[Start Extract]

BC IT Outsourcing 2021/22

23 Oct 2022

Another year, another IT public accounts summary. I’m finding it hard to tease a story out of this one.

On the one hand, the total has begun going up again, though not so far as to notch a new record.

On the other hand, for the first time in 10 years, the amount of money taken in by ESIT (formerly HP Advanced Systems (formerly EDS)) has plummeted.

Not only has has ESIT revenue gone into free-fall, the beneficiaries appear to be… Maximus and Deloitte? So not so much a reduction in outsourcing to international consultancies, as a reallocation.

Meanwhile, dollars to local firms seem to have flattened out.

What’s the story here? I have no idea. The reduction in dollars to ESIT seems like it might be reflective of an insourcing. The simultaneous increase in dollars to Deloitte and Maximus? I have no idea what might have driven that. In particular Maximus, which should have been swimming upstream after MSP premiums were eliminated.

I will make an effort to bring in the Health Authorities this year and get caught up on that piece of the puzzle, there may be some interesting trends there.

What you Need to Know

17 Oct 2022

Matt Asay’s piece today about the skills shortage in cloud got me to thinking about what constitutes the required knowledge to work on various projects, and how much implicit knowledge is bound up with any given “single” technology.

[End Extract]
[Start Items]

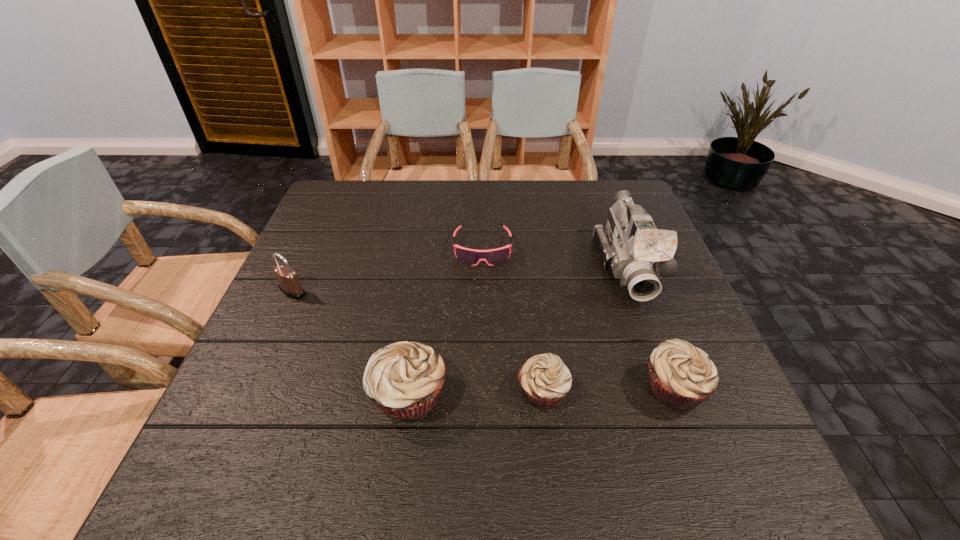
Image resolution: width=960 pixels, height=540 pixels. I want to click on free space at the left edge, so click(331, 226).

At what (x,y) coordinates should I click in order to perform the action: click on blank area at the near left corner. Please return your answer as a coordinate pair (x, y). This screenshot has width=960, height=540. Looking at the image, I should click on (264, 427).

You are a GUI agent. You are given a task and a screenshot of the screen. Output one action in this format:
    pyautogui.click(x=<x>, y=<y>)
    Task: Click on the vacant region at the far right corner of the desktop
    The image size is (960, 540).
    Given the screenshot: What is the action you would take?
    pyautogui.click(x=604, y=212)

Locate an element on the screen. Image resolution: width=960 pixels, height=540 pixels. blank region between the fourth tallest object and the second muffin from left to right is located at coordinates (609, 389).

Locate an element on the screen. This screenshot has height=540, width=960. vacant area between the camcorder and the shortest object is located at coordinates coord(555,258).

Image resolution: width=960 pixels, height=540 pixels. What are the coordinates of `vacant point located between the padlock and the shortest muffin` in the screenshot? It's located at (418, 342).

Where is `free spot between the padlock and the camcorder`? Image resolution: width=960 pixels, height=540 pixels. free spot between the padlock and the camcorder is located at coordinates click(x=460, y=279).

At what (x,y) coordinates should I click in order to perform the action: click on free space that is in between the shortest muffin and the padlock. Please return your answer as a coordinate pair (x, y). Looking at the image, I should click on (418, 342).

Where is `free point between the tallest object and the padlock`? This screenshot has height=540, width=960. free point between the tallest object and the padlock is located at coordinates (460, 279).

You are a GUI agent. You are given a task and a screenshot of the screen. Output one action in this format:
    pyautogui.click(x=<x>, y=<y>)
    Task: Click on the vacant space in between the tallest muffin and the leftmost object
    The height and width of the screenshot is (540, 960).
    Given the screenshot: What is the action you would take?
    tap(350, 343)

[End Items]
[Start Items]

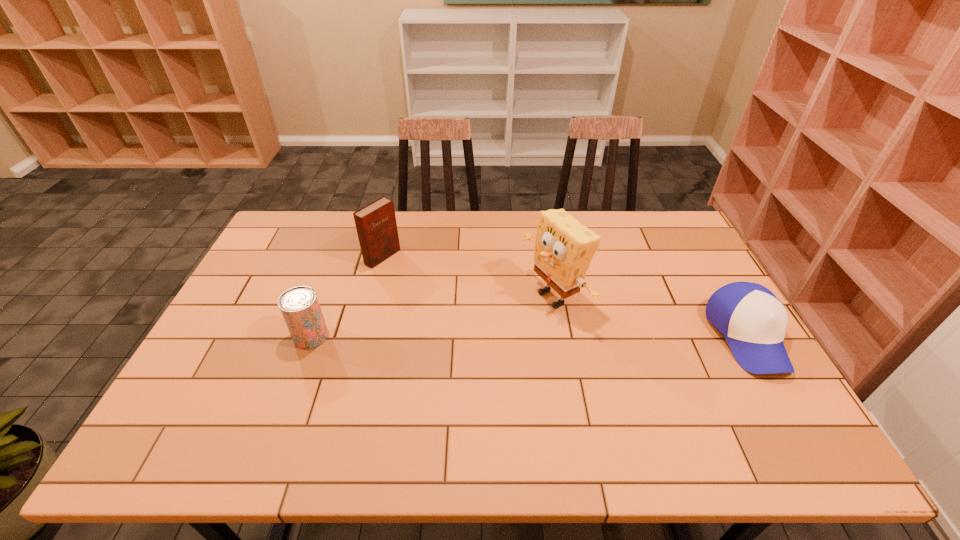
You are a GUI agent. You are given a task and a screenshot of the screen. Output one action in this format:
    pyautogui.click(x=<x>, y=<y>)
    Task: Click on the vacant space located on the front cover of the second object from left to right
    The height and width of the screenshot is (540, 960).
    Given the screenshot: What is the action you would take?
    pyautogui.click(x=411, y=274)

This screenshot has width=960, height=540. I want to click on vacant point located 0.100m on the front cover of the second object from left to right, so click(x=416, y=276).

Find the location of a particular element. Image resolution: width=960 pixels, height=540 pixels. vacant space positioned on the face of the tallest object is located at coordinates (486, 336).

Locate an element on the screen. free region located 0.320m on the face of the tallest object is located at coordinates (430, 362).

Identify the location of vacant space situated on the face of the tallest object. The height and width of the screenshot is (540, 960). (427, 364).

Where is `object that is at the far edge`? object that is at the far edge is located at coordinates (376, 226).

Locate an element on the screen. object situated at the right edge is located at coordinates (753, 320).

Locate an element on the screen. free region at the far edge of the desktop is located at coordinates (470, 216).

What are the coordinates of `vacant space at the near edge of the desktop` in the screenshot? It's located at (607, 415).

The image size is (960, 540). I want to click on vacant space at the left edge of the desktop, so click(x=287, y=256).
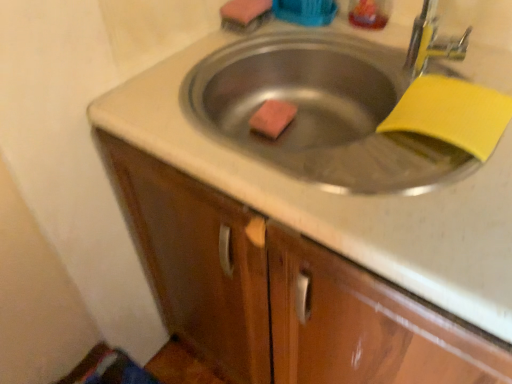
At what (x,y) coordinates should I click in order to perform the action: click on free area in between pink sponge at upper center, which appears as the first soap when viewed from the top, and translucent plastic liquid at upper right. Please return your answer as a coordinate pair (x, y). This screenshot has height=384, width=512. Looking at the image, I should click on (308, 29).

[End Items]

Written task 1:
Reproduce the passage of the IT outsourcing post between "23 Oct 2022" and "as a reallocation.", inclusive.
Written task 2:
Answer these questions from the IT outsourcing post:
(a) What earlier names does the post give for ESIT?
(b) Which two firms appear to have benefited from the drop in ESIT revenue?
(c) Whose piece about the skills shortage in cloud prompted the later entry?

Task response 1:
23 Oct 2022

Another year, another IT public accounts summary. I’m finding it hard to tease a story out of this one.

On the one hand, the total has begun going up again, though not so far as to notch a new record.

On the other hand, for the first time in 10 years, the amount of money taken in by ESIT (formerly HP Advanced Systems (formerly EDS)) has plummeted.

Not only has has ESIT revenue gone into free-fall, the beneficiaries appear to be… Maximus and Deloitte? So not so much a reduction in outsourcing to international consultancies, as a reallocation.

Task response 2:
(a) HP Advanced Systems, and before that EDS.
(b) Maximus and Deloitte.
(c) Matt Asay's.